WRITTEN PROBLEM :: Pull out every line in the listing below that contains the word "each", matching upper and lower case exactly.

════

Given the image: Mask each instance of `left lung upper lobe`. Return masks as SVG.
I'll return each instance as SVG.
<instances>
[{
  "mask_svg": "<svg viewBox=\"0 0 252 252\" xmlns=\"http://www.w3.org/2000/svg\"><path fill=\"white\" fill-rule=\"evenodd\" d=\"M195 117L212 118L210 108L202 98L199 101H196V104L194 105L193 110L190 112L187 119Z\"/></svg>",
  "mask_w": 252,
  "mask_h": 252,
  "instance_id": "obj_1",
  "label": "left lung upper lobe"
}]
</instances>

════

ANSWER TO THE EXERCISE ::
Given the image: Mask each instance of `left lung upper lobe`. Return masks as SVG.
I'll return each instance as SVG.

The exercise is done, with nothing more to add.